While correlation doesn’t equal causation, the lack of correlation pretty much requires a lack of causation.

Since quality is obviously not related to number of tests (at least in this study), I think it is highly disingenuous to highlight the possible connection between number of tests and minimum quality. While it’s the only positive thing you can say about quality and unit testing, it is hardly the only thing revealed. The lack of correlation between number of tests and quality is incredibly important and of broad general interest whether you are using formal TDD or not.

Thoughts and Wishes

I really wish that the authors had included a third group that did no unit testing. Since they broadened their scope post-facto to make statements about the efficacy of unit testing over all, it would be nice to have a baseline that didn’t do any unit testing yet went through the same process. The study setup was ideal for including such a group as both the productivity and quality measurements were entirely independent of whatever testing was done (or not done).
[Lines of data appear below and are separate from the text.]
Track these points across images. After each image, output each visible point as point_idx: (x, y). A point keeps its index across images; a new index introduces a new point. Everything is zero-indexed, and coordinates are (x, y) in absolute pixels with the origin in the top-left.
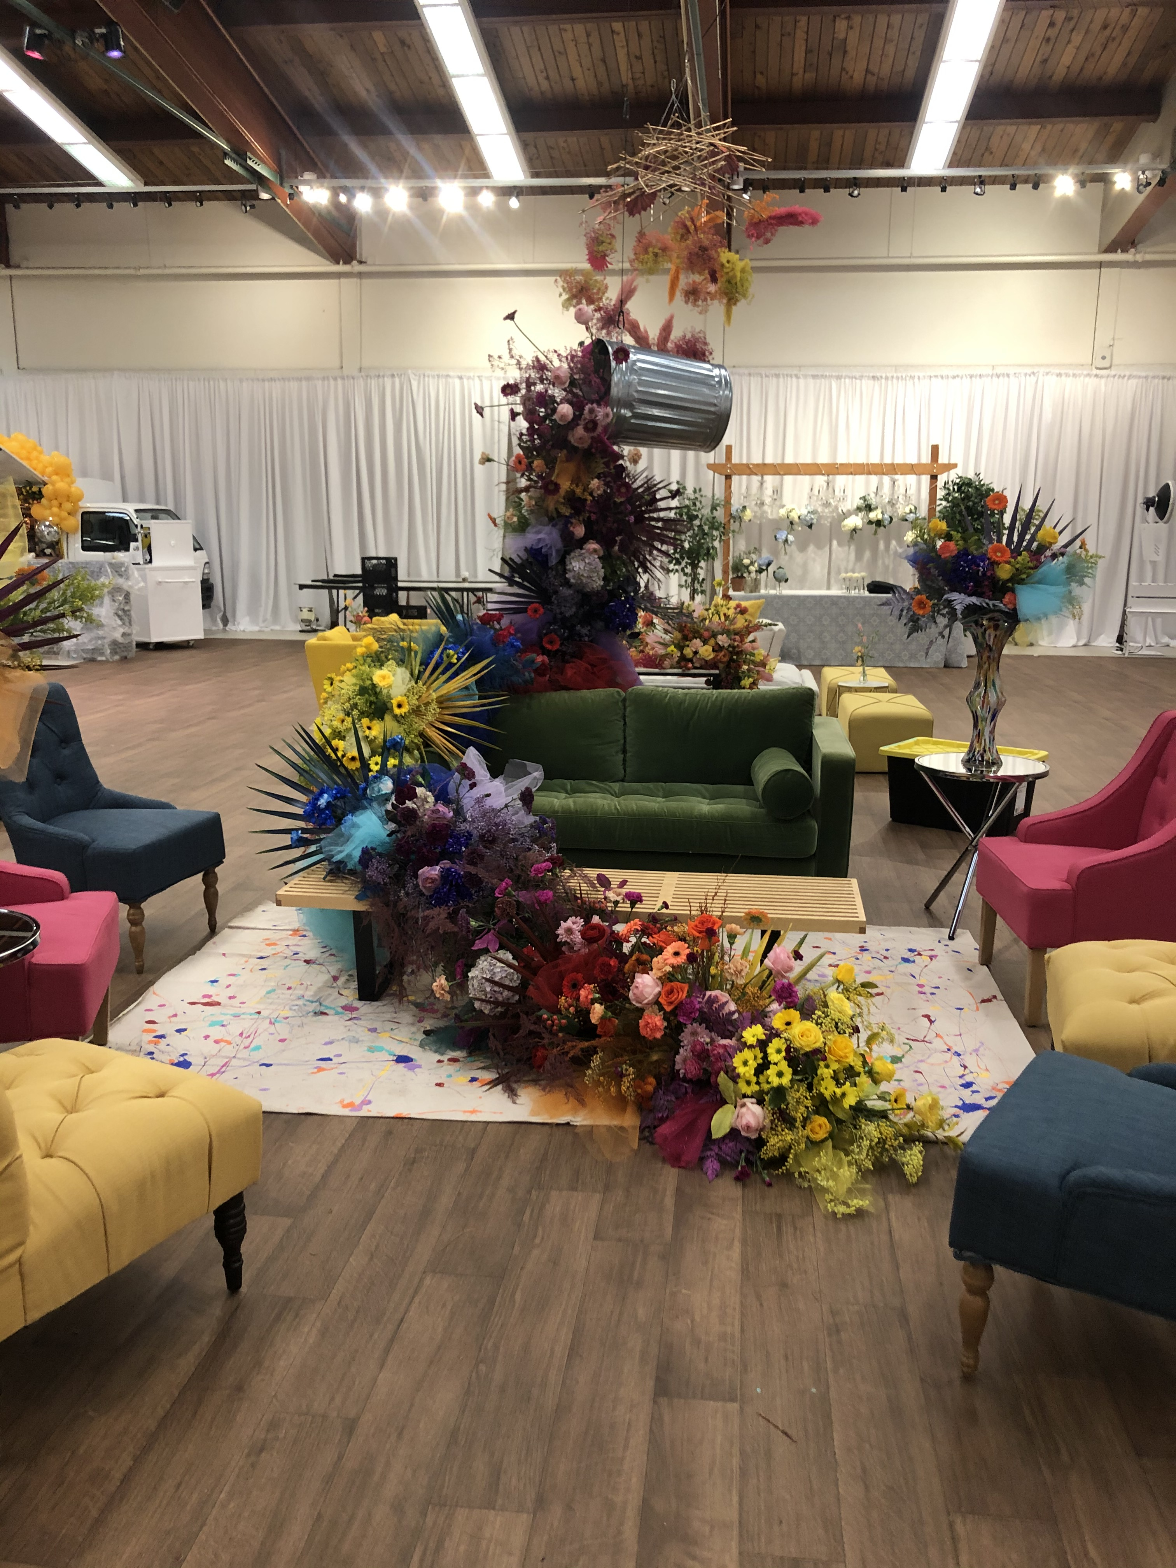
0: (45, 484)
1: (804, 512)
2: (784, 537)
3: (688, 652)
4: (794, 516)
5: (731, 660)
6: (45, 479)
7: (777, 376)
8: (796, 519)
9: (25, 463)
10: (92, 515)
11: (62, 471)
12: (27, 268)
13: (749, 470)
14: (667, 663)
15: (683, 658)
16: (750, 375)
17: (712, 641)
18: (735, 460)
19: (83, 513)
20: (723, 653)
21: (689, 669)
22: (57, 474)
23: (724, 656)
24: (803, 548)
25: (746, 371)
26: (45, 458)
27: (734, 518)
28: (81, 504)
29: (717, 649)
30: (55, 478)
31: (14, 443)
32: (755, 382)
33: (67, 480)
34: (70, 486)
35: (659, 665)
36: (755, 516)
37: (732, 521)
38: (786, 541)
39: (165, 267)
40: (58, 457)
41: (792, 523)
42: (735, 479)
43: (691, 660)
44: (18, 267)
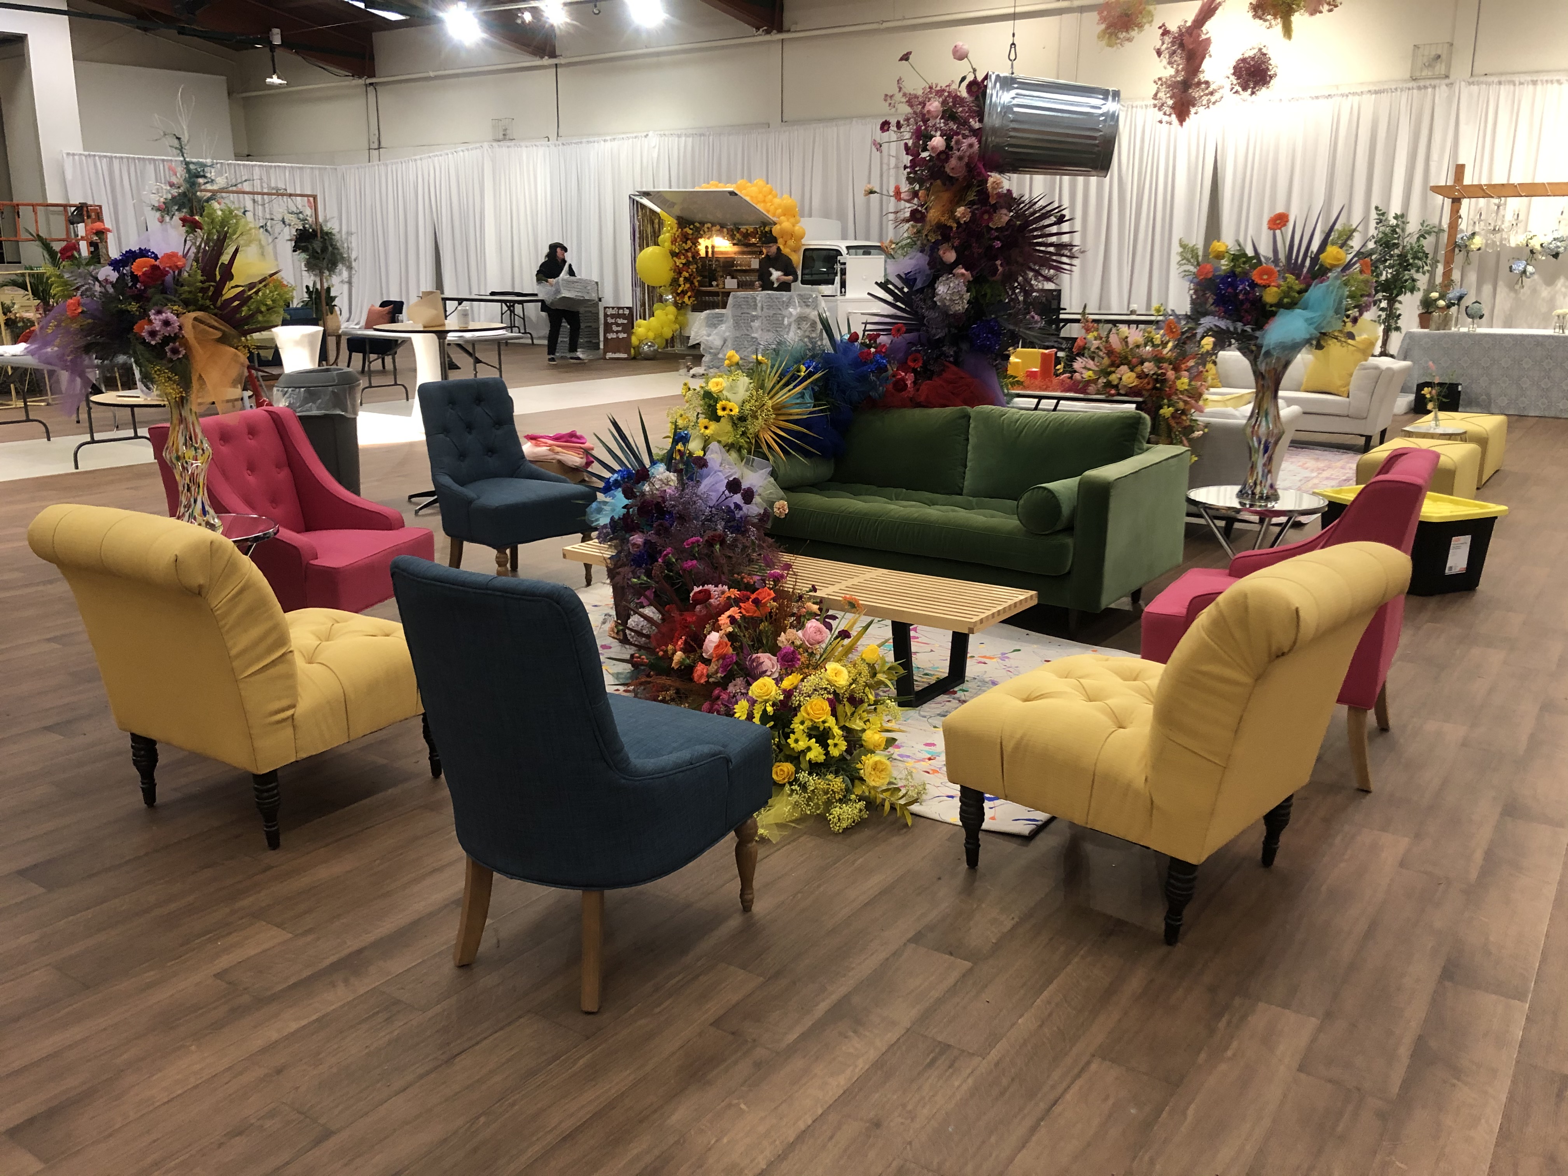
0: (775, 224)
1: (1546, 240)
2: (1521, 268)
3: (1114, 378)
4: (1536, 244)
5: (1155, 388)
6: (775, 219)
7: (1534, 83)
8: (1538, 247)
9: (760, 207)
10: (815, 252)
11: (788, 212)
12: (796, 31)
13: (1480, 191)
14: (1092, 388)
15: (1109, 385)
16: (1500, 83)
17: (1138, 369)
18: (1467, 181)
19: (806, 250)
20: (1146, 380)
21: (1113, 395)
22: (784, 215)
23: (1148, 384)
24: (1550, 281)
25: (1496, 79)
26: (777, 201)
27: (1459, 246)
28: (804, 241)
29: (1141, 376)
30: (782, 218)
31: (754, 188)
32: (1504, 90)
33: (792, 220)
34: (794, 226)
35: (1083, 391)
36: (1487, 245)
37: (1457, 250)
38: (1524, 272)
39: (904, 19)
40: (786, 200)
41: (1532, 252)
42: (1465, 202)
43: (1116, 387)
44: (789, 31)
That said, something occurred to me while reading this study that hasn’t before: quality can be a property of unit tests as well as of production code. That’s a huge duh, but consider what that could mean. For one, it means that I’d love to see a follow-up that considers the quality of the tests themselves. I would expect to see a relationship between the quality of the product and the quality of the tests if only because quality programmers will be competent in both arenas. This might be such a duh, though, that people assume that test quality matches production quality. Still, I wonder if that is actually the case.

More interesting still would be the correlation between “Testing First” and unit test quality. Ask yourself this, which unit tests are going to be better, the ones created before you’ve implemented the functionality or those created after? Or, considered another way, at which point do you have a better understanding of the problem domain, before implementing it or after? If you’re like me, you understand the problem better after implementing it and can thus create more relevant tests after the fact than before. I know better where the important edge-cases are and how to expose them and that could mean that my tests are more robust.

And yes, I realize after the fact that this is an inversion of section 6.2 which is quoted at length by Phil. I wish the authors had spent as much time in section 6.1 explaining reasons for the quality results instead of what looks to me like an attempt to excuse them. That’s the problem with confirmation bias, those results that run counter to expectations aren’t as interesting and receive cursory exploration at best.

Anyway, without question, testing first leads to having more tests per functional unit. The question is if this is valuable. This study would seem to indicate that this is probably not the case, at least if quality is your intended gain. But then, I’m not that surprised that number of tests doesn’t correspond to quality just as I’m not surprised that the number of lines of code doesn’t correspond to productivity.